Company’s Attempt to Enforce Class-Action Waiver Held Unconscionable

Gordon Law Group

A Federal District Court has denied a motion to dismiss a claim brought by employees seeking to bring a class action lawsuit against their employer under the Fair Labor Standards Act (FLSA) for nonpayment of overtime wages, in spite of a class action waiver found in the employer’s dispute resolution program. The case is Skirchak, et al. v. Dynamics Research Corp., Inc.

The court addressed both procedural unconscionability and substantive unconscionability.

Procedurally, the court found evidence that the company rushed efforts to implement the program, foregoing its usual procedures for implementing policy changes (e.g., not holding meetings or conducting manager training). The court also found evidence that the company had knowledge of several wage payment violations. The use of email as the sole means of communicating the new program created “significant” notice problems, such that the employees could not be expected to have knowingly waived their rights to a trial. The court also pointed to the fact that the no mechanism existed to track whether employees opened and/or read the email’s contents. Altogether, the evidence supported striking down the waiver on the grounds of procedural unconscionability.

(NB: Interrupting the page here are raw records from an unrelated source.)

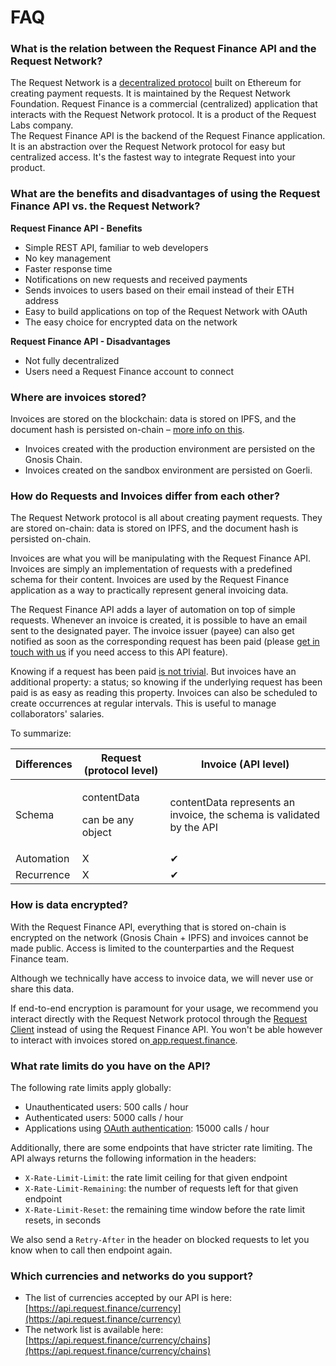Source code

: # FAQ

### **What is the relation between the Request Finance API and the Request Network?**

The Request Network is a [decentralized protocol](https://github.com/RequestNetwork/requestNetwork) built on Ethereum for creating payment requests. It is maintained by the Request Network Foundation. Request Finance is a commercial (centralized) application that interacts with the Request Network protocol. It is a product of the Request Labs company.\
The Request Finance API is the backend of the Request Finance application. It is an abstraction over the Request Network protocol for easy but centralized access. It's the fastest way to integrate Request into your product.

### **What are the benefits and disadvantages of using the Request Finance API vs. the Request Network?**

**Request Finance API - Benefits**

* Simple REST API, familiar to web developers
* No key management
* Faster response time
* Notifications on new requests and received payments
* Sends invoices to users based on their email instead of their ETH address
* Easy to build applications on top of the Request Network with OAuth
* The easy choice for encrypted data on the network

**Request Finance API - Disadvantages**

* Not fully decentralized
* Users need a Request Finance account to connect

### **Where are invoices stored?**&#x20;

Invoices are stored on the blockchain: data is stored on IPFS, and the document hash is persisted on-chain – [more info on this](https://docs.request.network/learn-request-network/introduction-to-the-request-protocol/storage).

* Invoices created with the production environment are persisted on the Gnosis Chain.
* Invoices created on the sandbox environment are persisted on Goerli.

### **How do Requests and Invoices differ from each other?**

The Request Network protocol is all about creating payment requests. They are stored on-chain: data is stored on IPFS, and the document hash is persisted on-chain.

Invoices are what you will be manipulating with the Request Finance API. Invoices are simply an implementation of requests with a predefined schema for their content. Invoices are used by the Request Finance application as a way to practically represent general invoicing data.

The Request Finance API adds a layer of automation on top of simple requests. Whenever an invoice is created, it is possible to have an email sent to the designated payer. The invoice issuer (payee) can also get notified as soon as the corresponding request has been paid (please [get in touch with us](https://www.request.finance/contact-us) if you need access to this API feature).

Knowing if a request has been paid [is not trivial](https://docs.request.network/learn-request-network/guides/detect-a-payment). But invoices have an additional property: a status; so knowing if the underlying request has been paid is as easy as reading this property. Invoices can also be scheduled to create occurrences at regular intervals. This is useful to manage collaborators' salaries.

To summarize:

| Differences | Request (protocol level)                   | Invoice (API level)                                                   |
| ----------- | ------------------------------------------ | --------------------------------------------------------------------- |
| Schema      | <p>contentData</p><p>can be any object</p> | contentData represents an invoice, the schema is validated by the API |
| Automation  | X                                          | ✔                                                                     |
| Recurrence  | X                                          | ✔                                                                     |

### **How is data encrypted?**&#x20;

With the Request Finance API, everything that is stored on-chain is encrypted on the network (Gnosis Chain + IPFS) and invoices cannot be made public. Access is limited to the counterparties and the Request Finance team.&#x20;

Although we technically have access to invoice data, we will never use or share this data.&#x20;

If end-to-end encryption is paramount for your usage, we recommend you interact directly with the Request Network protocol through the [Request Client](https://docs.request.network/get-started/request-network-client-introduction) instead of using the Request Finance API. You won't be able however to interact with invoices stored on[ app.request.finance](https://app.request.finance).

### **What rate limits do you have on the API?**&#x20;

The following rate limits apply globally:&#x20;

* Unauthenticated users: 500 calls / hour
* Authenticated users: 5000 calls / hour
* Applications using [OAuth authentication](going-live.md): 15000 calls / hour

Additionally, there are some endpoints that have stricter rate limiting. The API always returns the following information in the headers:&#x20;

* `X-Rate-Limit-Limit`: the rate limit ceiling for that given endpoint
* `X-Rate-Limit-Remaining`: the number of requests left for that given endpoint
* `X-Rate-Limit-Reset`: the remaining time window before the rate limit resets, in seconds

We also send a `Retry-After` in the header on blocked requests to let you know when to call then endpoint again.&#x20;

### **Which currencies and networks do you support?**&#x20;

* The list of currencies accepted by our API is here: [https://api.request.finance/currency](https://api.request.finance/currency)
* The network list is available here: [https://api.request.finance/currency/chains](https://api.request.finance/currency/chains)
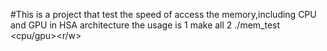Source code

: #This is a project that test the speed of access the memory,including CPU and GPU in HSA architecture
the usage is 
1 make all
2 ./mem_test <cpu/gpu><r/w><the memory size  MB>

The court further found the program to be unconscionable on a substantive basis. The terms of the program were ruled “so one-sided as to be oppressive” and tantamount to forcing employees to “prospectively …waive their statutory rights to sue in order to obtain or maintain their employment.” Such a result was, in turn, “inconsistent with the FLSA’s purpose of protecting the class of employees that possesses the least bargaining power in the workforce: ‘the unprotected, unorganized and lowest paid of the nation’s working population’.” The court also noted that allowing enforcement of the program as written would effectively remove the corporation’s incentive to abstain from actions leading to lawsuits.

Under these circumstances, the court declined to enforce the class action waiver.

Creativity seems to be the buzz among company counsel. Fortunately, courts aren’t buying everything management attorneys are dishing out.